38. In other words, the respective offices of governor and lieutenant governor were vacated by necessity and circumstances owing to the state of shock everyone must had been caught in at Inos’ passing.
39. Lt. Gov. Torres became acting governor in place of Inos while he remained identified as lieutenant ogvernor but vacated the office of lieutenant governor and the position of lieutenant governor when he assumed the position of acting governor and occupied the office of governor as acting governor.
40. There was little to no legal advice which guided acting governor Torres in invoking Article III, § 3 of the NMI Constitution that “(w)henever the office of lieutenant governor is vacant, the governor shall appoint a successor with the advice and consent of the senate.” Serving as acting governor from September 2015 to Dec. 29, 2015 makes the office of lieutenant governor vacant by operation of law. At the same time, the office of governor was vacant because the office was occupied by acting governor Torres at the same time.
41. Contrary to prescription in Article III, § 3 of the NMI Constitution, no successor acting lieutenant governor was appointed by acting governor Torres, nor a successor by and for lieutenant governor Torres consented by the senate as mandated by the constitution.
42. AG Manibusan appeared to have not caused the enforcement of Article III, § 3 of the NMI Constitution in re to this matter.
43. NMI Constitution in Article III, § 7 states: “An acting governor or lieutenant governor who assumes office when more than one year remains in the term may serve only until a governor or lieutenant governor is chosen in a special election provided by law.” A governor and a lieutenant governor in both cases were clearly not chosen in a special election provided by law: acting governor Torres who was lieutenant governor Torres from September 2015 to Dec. 29, 2015 assumed both the office of the governor and the office of the lieutenant governor, thereby making it a prima facie case that both offices were vacant by circumstances and in fact when the requirement for joint candidate for governor and lieutenant governor is factored in and the fact that the office of governor was vacant from September 2015 to December 2015, while at the same time the office of the lt. governor was un-occupied or vacated by necessity.
44. The phrase “as provided by law” includes constitutional law, statutory law, case law, regulatory law, common law, and/or customary law—meaning that if the Legislature did not enact any statutory law governing the subject at hand, then other forms of laws based on a hierarchy of law would apply.
45. When more than one year remains in a fixed four-year term of office in the Office of Governor and Office of the Lt. Governor, a special election as provided by law is prescriptive, not discretionary.

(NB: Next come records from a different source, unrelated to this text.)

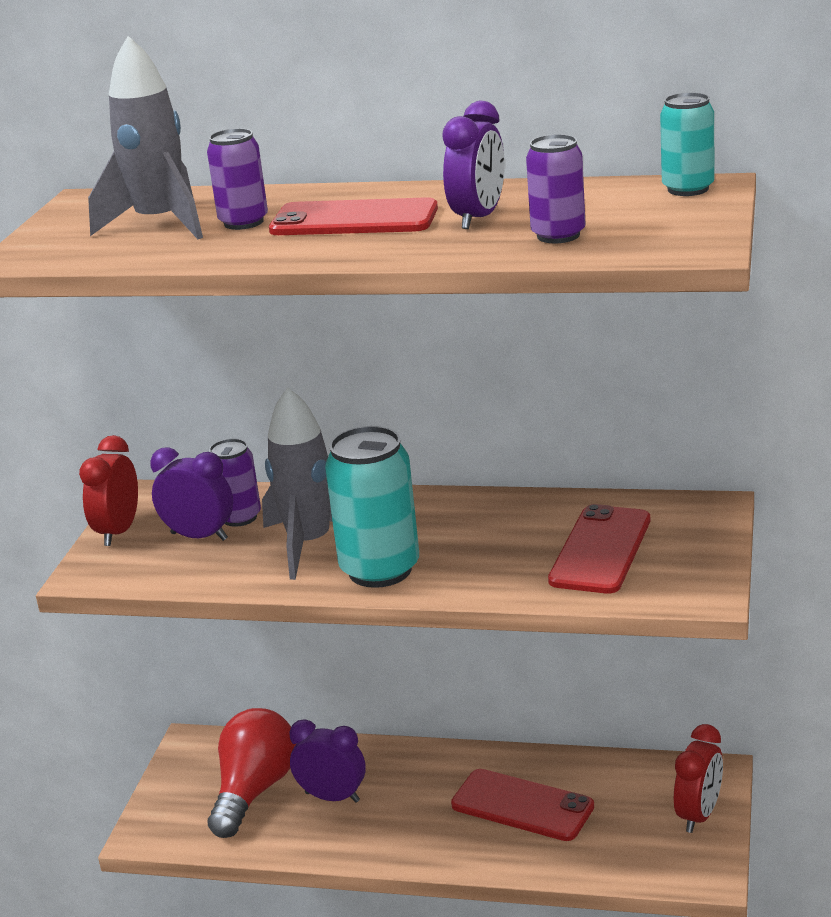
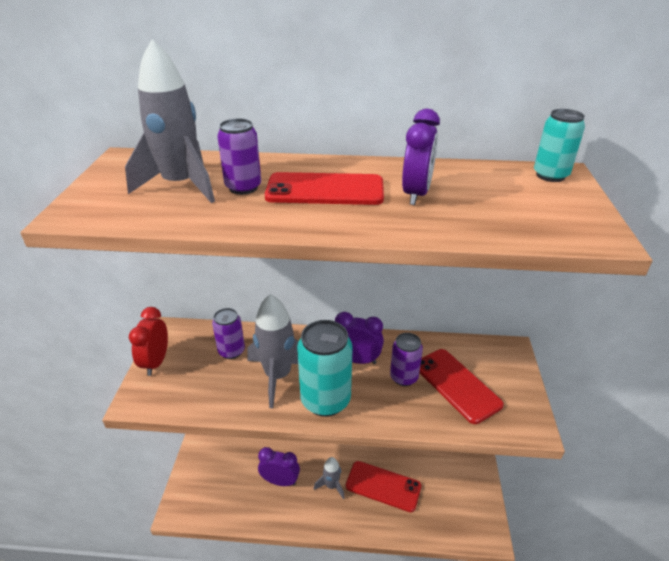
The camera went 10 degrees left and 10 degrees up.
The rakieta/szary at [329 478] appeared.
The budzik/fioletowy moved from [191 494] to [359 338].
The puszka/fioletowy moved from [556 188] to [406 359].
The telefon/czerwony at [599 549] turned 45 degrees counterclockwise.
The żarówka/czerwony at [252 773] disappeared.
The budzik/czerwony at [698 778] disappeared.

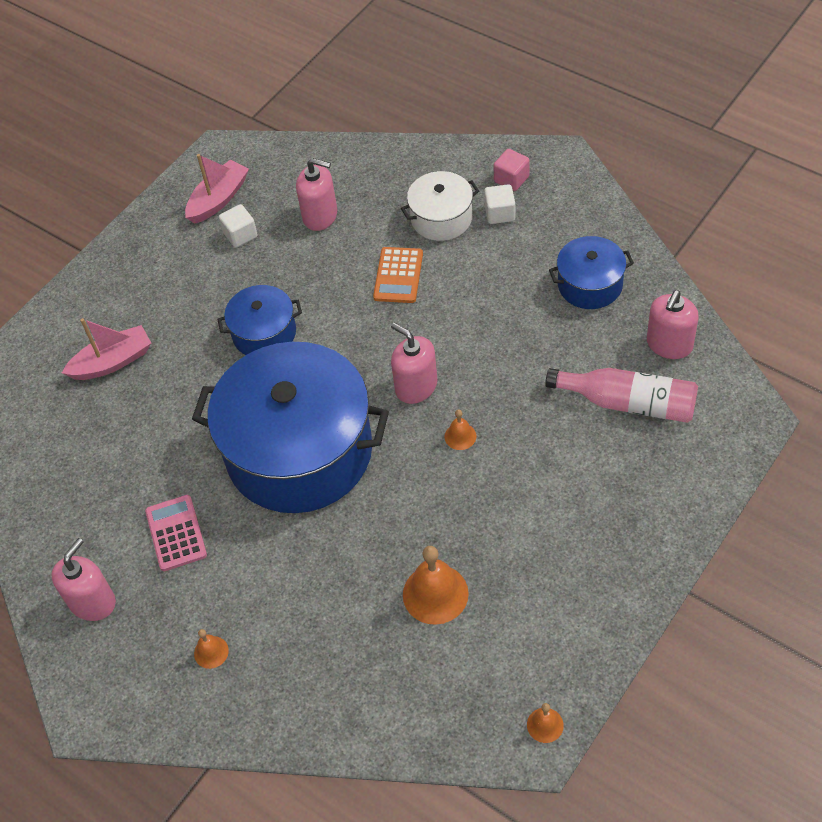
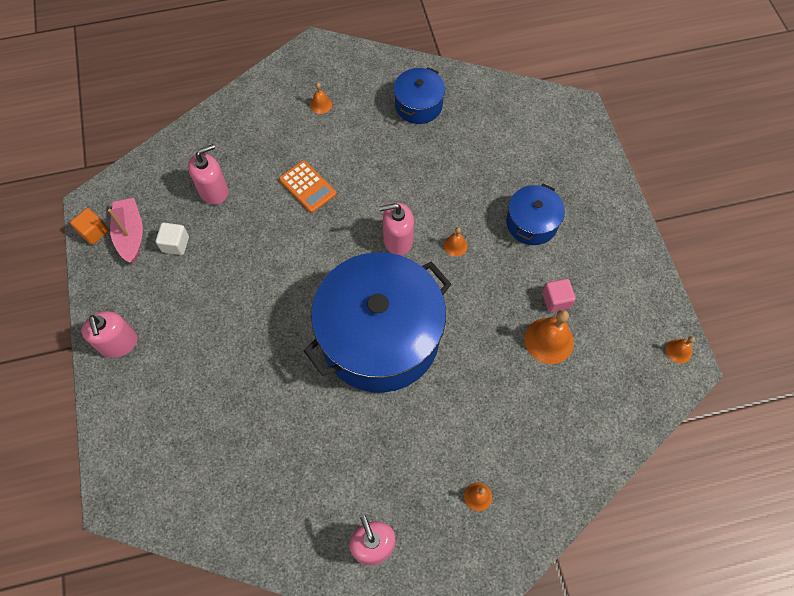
The camera went 55 degrees left and 10 degrees up.
The sześcian/pomarańczowy at [89 226] appeared.
The dozownik mydła/różowy moved from [673 324] to [110 334].
The sześcian/biały at [499 204] was replaced by the dzwonek/pomarańczowy at [321 98].
The garnek/niebieski moved from [259 320] to [535 214].
The sześcian/różowy moved from [511 170] to [559 296].
The łódka/różowy at [106 349] disappeared.
The kalkulator/różowy at [176 533] disappeared.
The garnek/biały at [440 206] disappeared.
The butelka/różowy at [621 395] disappeared.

In closing, I invite others to chime in on the information provided, either to dispute or advance and add to the fact pattern in furtherance of making informed opinion on whether or not a special election is required under the facts and circumstances offered above, again, stressing my intention neither to discuss or challenge any theory propounded by the AG or the two writers, nor to engage in any form of analyses beyond what has already been issued by AG Manibusan and Agulto and Pangelinan, in merely presenting a chronology of events known publicly, or should have been made known to the public, bearing directly or indirectly on the issue affecting gubernatorial succession.

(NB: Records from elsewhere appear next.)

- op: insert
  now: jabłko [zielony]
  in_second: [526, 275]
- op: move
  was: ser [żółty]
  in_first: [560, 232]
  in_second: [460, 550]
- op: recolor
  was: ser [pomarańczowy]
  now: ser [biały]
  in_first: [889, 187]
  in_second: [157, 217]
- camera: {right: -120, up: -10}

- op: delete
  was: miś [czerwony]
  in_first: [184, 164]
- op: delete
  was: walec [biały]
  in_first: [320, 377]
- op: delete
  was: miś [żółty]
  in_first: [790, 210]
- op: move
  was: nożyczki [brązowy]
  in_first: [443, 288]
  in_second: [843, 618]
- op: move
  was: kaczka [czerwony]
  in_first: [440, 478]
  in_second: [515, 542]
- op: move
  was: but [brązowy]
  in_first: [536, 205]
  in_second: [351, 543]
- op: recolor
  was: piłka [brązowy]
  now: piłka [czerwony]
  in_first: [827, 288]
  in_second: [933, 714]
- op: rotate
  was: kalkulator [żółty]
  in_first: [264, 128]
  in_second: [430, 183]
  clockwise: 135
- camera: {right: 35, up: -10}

In honor of the late governor Inos as the statesman that he was to the full extent life’s gifts allowed him to be, Inos’ risky surgery and subsequent passing left a huge leadership vacuum the CNMI must learn to deal with. In that spirit, I urge any official in the Legislature, the local delegation, councils, or similarly elected or appointed officials to honor Inos through non-confrontation and friendly review as a certified question that provide dignity to the late governor Inos and his family, relatives, and friends in putting closure to this issue and be at peace moving forward.